New chief on deck
Chief Bruce Borkovich brings drug enforcement background to Ferris Department of Public SafetyStarting a new job can come with headaches, but the new Department of Public Safety Police Chief Bruce Borkovich knows that he isn’t doing anything alone.
“We have some excellent and highly professional officers here at Ferris. I’ve only seen great things from them thus far,” Borkovich said.
He noted that his fellow officers have helped Borkovich seamlessly integrate.
Borkovich was appointed the Ferris State Department of Public Safety Police Chief after more than six months of searching for a permanent replacement.
He assumed his new title in May and spent the summer acclimating to the new position.
“I think I was a job fit for what they were looking for, I have a wide variety of experience as a teacher, coach and as a Michigan conservation officer,” Borkovich said.
Before the retirement of former Chief Marty Bledsoe, a seven person search committee was formed to find a suitable replacement. The committee included a wide range of representation across the campus that included Ferris State student and student government member, Austin Edmond, according to the Vice President of Administration and Finance Jerry Scoby.
Cook was seriously considered as well for the vacant position, and he served as the police chief during the 2012-13 Spring semester on an interim basis prior to Borkovich’s arrival. As two professionals in search of the same job title, Borkovich doesn’t see any potential strife between the officers.
“He’s a professional and I fully expect to have a great relationship,” Borkovich said.
Captain Jim Cook has reassumed his previous role as the assistant police chief and has helped bring the new hire up to speed.
“It’s a slow and an ongoing process, as things come up I will certainly fill him in,” Captain Jim Cook said.
Drugs are a part of any community, a fact noted by Borkovich, although he does not believe he was brought here to mitigate any numerical data.

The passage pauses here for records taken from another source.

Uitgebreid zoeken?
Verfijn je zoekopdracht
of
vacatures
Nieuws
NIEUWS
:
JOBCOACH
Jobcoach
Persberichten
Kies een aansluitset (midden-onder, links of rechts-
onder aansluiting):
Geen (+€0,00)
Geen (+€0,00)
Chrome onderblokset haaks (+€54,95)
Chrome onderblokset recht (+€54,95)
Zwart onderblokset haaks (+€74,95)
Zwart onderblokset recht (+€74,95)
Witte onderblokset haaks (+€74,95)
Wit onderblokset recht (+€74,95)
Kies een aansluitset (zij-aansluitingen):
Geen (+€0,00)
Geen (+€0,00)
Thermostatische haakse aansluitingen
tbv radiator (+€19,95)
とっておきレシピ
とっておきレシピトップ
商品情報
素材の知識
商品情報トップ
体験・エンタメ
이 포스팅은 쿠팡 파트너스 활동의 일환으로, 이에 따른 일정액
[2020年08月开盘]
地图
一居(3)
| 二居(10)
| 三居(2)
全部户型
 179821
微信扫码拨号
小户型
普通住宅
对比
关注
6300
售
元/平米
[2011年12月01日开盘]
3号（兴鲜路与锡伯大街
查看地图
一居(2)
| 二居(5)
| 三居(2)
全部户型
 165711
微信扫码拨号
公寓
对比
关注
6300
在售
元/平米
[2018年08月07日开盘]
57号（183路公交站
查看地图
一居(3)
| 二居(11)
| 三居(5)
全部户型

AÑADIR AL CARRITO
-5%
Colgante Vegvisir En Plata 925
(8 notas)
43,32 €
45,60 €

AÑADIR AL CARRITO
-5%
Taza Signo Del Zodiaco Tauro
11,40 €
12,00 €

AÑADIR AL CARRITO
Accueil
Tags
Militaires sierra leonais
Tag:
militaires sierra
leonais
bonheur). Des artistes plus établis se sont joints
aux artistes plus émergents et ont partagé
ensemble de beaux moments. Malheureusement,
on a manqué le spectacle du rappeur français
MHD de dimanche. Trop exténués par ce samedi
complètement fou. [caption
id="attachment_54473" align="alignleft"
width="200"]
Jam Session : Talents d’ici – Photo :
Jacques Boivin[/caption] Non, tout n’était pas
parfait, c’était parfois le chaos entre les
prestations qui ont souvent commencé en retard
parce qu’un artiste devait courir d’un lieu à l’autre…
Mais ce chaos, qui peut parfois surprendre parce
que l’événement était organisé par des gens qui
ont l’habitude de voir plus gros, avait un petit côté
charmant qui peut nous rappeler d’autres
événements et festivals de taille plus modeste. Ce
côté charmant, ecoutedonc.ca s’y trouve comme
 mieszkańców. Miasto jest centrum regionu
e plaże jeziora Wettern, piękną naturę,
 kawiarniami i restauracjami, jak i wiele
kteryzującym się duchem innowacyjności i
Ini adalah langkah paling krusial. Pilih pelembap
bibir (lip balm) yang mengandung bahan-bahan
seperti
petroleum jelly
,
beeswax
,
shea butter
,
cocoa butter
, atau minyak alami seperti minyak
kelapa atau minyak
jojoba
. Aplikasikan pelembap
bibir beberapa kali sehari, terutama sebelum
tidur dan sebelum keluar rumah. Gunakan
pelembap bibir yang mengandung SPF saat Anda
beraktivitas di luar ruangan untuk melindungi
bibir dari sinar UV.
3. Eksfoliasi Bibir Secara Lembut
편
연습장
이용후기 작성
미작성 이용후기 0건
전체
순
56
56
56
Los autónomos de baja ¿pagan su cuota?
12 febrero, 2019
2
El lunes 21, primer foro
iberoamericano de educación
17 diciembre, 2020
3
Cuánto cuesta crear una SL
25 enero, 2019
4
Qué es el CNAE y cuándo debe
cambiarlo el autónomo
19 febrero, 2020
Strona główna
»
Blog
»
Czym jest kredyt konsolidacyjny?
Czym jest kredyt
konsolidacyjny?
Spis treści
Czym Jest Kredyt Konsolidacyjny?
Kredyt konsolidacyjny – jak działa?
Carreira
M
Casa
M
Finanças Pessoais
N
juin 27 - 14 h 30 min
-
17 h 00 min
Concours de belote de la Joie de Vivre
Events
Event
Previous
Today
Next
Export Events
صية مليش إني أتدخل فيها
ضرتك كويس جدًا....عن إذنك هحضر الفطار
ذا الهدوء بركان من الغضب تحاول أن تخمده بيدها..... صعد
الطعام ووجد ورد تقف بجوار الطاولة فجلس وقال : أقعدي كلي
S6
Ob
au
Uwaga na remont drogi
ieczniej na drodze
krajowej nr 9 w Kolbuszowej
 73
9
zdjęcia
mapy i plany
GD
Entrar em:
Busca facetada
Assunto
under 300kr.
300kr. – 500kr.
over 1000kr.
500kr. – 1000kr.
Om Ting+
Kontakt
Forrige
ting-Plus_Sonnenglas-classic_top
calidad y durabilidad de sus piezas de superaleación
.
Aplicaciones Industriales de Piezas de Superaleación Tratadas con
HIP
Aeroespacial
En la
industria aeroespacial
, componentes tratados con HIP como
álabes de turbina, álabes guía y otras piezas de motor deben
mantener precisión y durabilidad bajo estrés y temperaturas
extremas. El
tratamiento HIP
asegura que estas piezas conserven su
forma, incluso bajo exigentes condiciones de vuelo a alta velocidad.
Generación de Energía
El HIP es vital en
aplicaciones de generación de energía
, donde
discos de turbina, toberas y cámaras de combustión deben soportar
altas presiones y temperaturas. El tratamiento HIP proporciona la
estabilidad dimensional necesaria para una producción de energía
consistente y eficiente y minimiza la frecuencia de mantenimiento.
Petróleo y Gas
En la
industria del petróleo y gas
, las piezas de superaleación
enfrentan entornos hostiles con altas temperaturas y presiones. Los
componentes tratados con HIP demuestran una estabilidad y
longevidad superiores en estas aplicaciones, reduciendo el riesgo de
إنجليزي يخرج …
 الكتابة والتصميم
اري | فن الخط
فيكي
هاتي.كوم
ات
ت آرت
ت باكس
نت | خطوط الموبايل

Over the past two years, there has been an increase of 21 percent in violations of a controlled substance on Ferris State grounds. One hundred and eleven were cited in the 2012 school year as compared to 90 instances in the previous year. Western Michigan University, which has twice the student density of Ferris State at roughly 25,000 students, has had 116 drug law violations in the same time frame.
Both Cook and Borkovich explained that marijuana was the primary culprit. No specific breakdown in the types of drugs found was available.
Prior to his arrival on campus, Borkovich worked with a narcotics team in Mt. Pleasant and eventually became an assistant team leader.
“Any town in Michigan has drug issues, there are no areas that are void of it, hopefully I will be a resource to fellow officers here,” Borkovich said.
Soon he will be sitting in a classroom amongst a much younger student population, a fact Borkovich is eager to acknowledge.
Borkovich is enrolled in the criminal justice master’s program as a condition of employment according to Scoby and will start classes next January.
“I’m a lifelong learner, so it isn’t drudgery or punishment. Anything I can do to make myself better is a good thing for me and the department,” Borkovich said.